Freddie Gibbs sure put that work in. Gradually gaining interest in the rap community with the strong ESGN and his bona fide breakthrough of a collaboration with Madlib, Piñata, it's snuck up on us, but Freddie Gibbs has been on our radars for quite some time. Freddie marks Gibbs’ fifth full length release since establishing his flow, confident and persistent as ever.

Freddie opens with ‘Weight’ where Gibbs is back to discussing his gangster lifestyle, “Strippin' lots a pasta like a mobster, I make truffle that/ Got a quarter milli in my trunk, underneath the duffle that/ Duffle that, where my duffle at?” The instrumental behind Gibbs rhymes serves as a darker, moody trap beat with harsh percussion. Nine out of the ten tracks on Freddie are under three minutes, and with ten tracks the whole affair moves at a quick pace. Considering the spirit of these songs is natural and free, Gibbs’ latest is an honest approach to rap without gimmicks or flashy lyrics.

‘Death Row’ includes Freddie’s first feature from LA based rapper 03 Greedo. Gibbs opens the track with witty lines alluding to his gang lifestyle selling drugs and avoiding interactions with the police, “Smoking with a package then the package get you fucked off/ When they sent the po-po to my door but y'all was ducked off/ Fuckin' up a plate of sushi wontons with the duck sauce.” Later in the song 03 Greedo pays homage to Eazy E with a line that dates back to the classic flow from ‘Boyz-N-Tha-Hood,’ “Cruisin' through the city in my oh-eighteen/ Sendin' the bitches, servin' the fiends/ Ridin' through the street, just caught a lick/ Take that flip and I caught my first brick.” Greedo’s career was seeming to take off up until he was charged with 20 years in prison earlier this year.

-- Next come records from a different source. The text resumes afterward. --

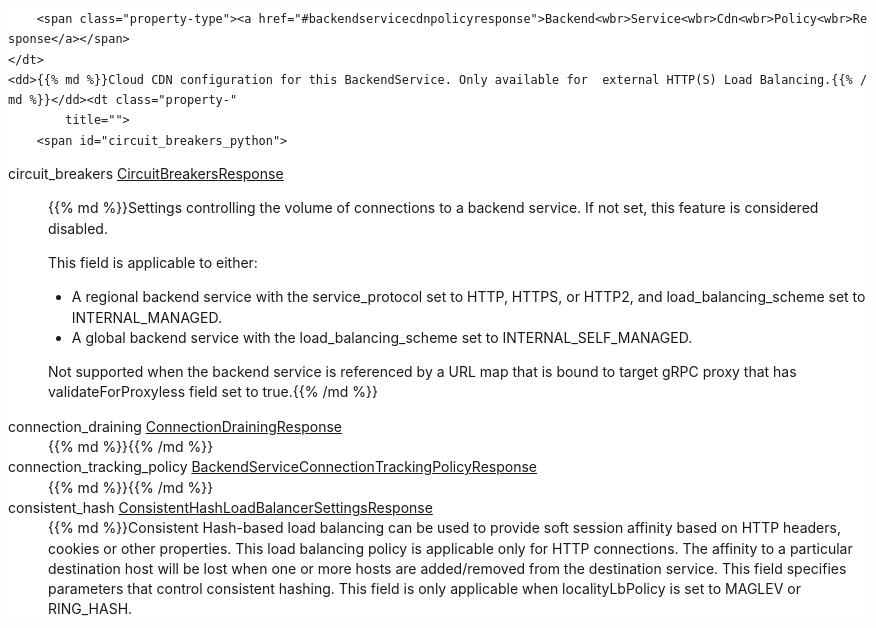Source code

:        <span class="property-type"><a href="#backendservicecdnpolicyresponse">Backend<wbr>Service<wbr>Cdn<wbr>Policy<wbr>Response</a></span>
    </dt>
    <dd>{{% md %}}Cloud CDN configuration for this BackendService. Only available for  external HTTP(S) Load Balancing.{{% /md %}}</dd><dt class="property-"
            title="">
        <span id="circuit_breakers_python">
<a href="#circuit_breakers_python" style="color: inherit; text-decoration: inherit;">circuit_<wbr>breakers</a>
</span>
        <span class="property-indicator"></span>
        <span class="property-type"><a href="#circuitbreakersresponse">Circuit<wbr>Breakers<wbr>Response</a></span>
    </dt>
    <dd>{{% md %}}Settings controlling the volume of connections to a backend service. If not set, this feature is considered disabled.

This field is applicable to either:  
- A regional backend service with the service_protocol set to HTTP, HTTPS, or HTTP2, and load_balancing_scheme set to INTERNAL_MANAGED. 
- A global backend service with the load_balancing_scheme set to INTERNAL_SELF_MANAGED.  

Not supported when the backend service is referenced by a URL map that is bound to target gRPC proxy that has validateForProxyless field set to true.{{% /md %}}</dd><dt class="property-"
            title="">
        <span id="connection_draining_python">
<a href="#connection_draining_python" style="color: inherit; text-decoration: inherit;">connection_<wbr>draining</a>
</span>
        <span class="property-indicator"></span>
        <span class="property-type"><a href="#connectiondrainingresponse">Connection<wbr>Draining<wbr>Response</a></span>
    </dt>
    <dd>{{% md %}}{{% /md %}}</dd><dt class="property-"
            title="">
        <span id="connection_tracking_policy_python">
<a href="#connection_tracking_policy_python" style="color: inherit; text-decoration: inherit;">connection_<wbr>tracking_<wbr>policy</a>
</span>
        <span class="property-indicator"></span>
        <span class="property-type"><a href="#backendserviceconnectiontrackingpolicyresponse">Backend<wbr>Service<wbr>Connection<wbr>Tracking<wbr>Policy<wbr>Response</a></span>
    </dt>
    <dd>{{% md %}}{{% /md %}}</dd><dt class="property-"
            title="">
        <span id="consistent_hash_python">
<a href="#consistent_hash_python" style="color: inherit; text-decoration: inherit;">consistent_<wbr>hash</a>
</span>
        <span class="property-indicator"></span>
        <span class="property-type"><a href="#consistenthashloadbalancersettingsresponse">Consistent<wbr>Hash<wbr>Load<wbr>Balancer<wbr>Settings<wbr>Response</a></span>
    </dt>
    <dd>{{% md %}}Consistent Hash-based load balancing can be used to provide soft session affinity based on HTTP headers, cookies or other properties. This load balancing policy is applicable only for HTTP connections. The affinity to a particular destination host will be lost when one or more hosts are added/removed from the destination service. This field specifies parameters that control consistent hashing. This field is only applicable when localityLbPolicy is set to MAGLEV or RING_HASH.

Notably sampling the classic Roy Ayers, ‘2 Legit’ stands out as one of the more funk-rooted songs on Freddie. The song moves with a similar flow where Gibbs is doing what he does best; his relaxed tone sets the precedent that Gibbs is more laid back than younger emcees who feel like they still have to prove themselves. ‘FLFM (Interlude)’ feels a little out of place and uncharacteristic of the rest of the trap-heavy album. The r&b style vocals flow over a soft, slow beat which makes the song feel random in comparison to the rest of Freddie.

‘FBC’ aka Fendi Buckle Coat is another short trap track with Gibbs’ usual gangster rap. The flow in the versus features a pause before the last syllable “Buckingham Palace with the Palace on, I'm high as f*ck/ 15 grams of yayo on the table, bitch come line 'em up/ Brought 2 pounds of killer on my tour bus, but that ain't enough.” Gibbs’ Freddie is an easily digestible trap album, not revolutionary or underwhelming but average considering Gibbs’ catalogue of work. If nothing else, this release has rap fans on their toes for the long-awaited next collaboration between Gibbs and Madlib, Bandana, which has been rumored to be released later this year.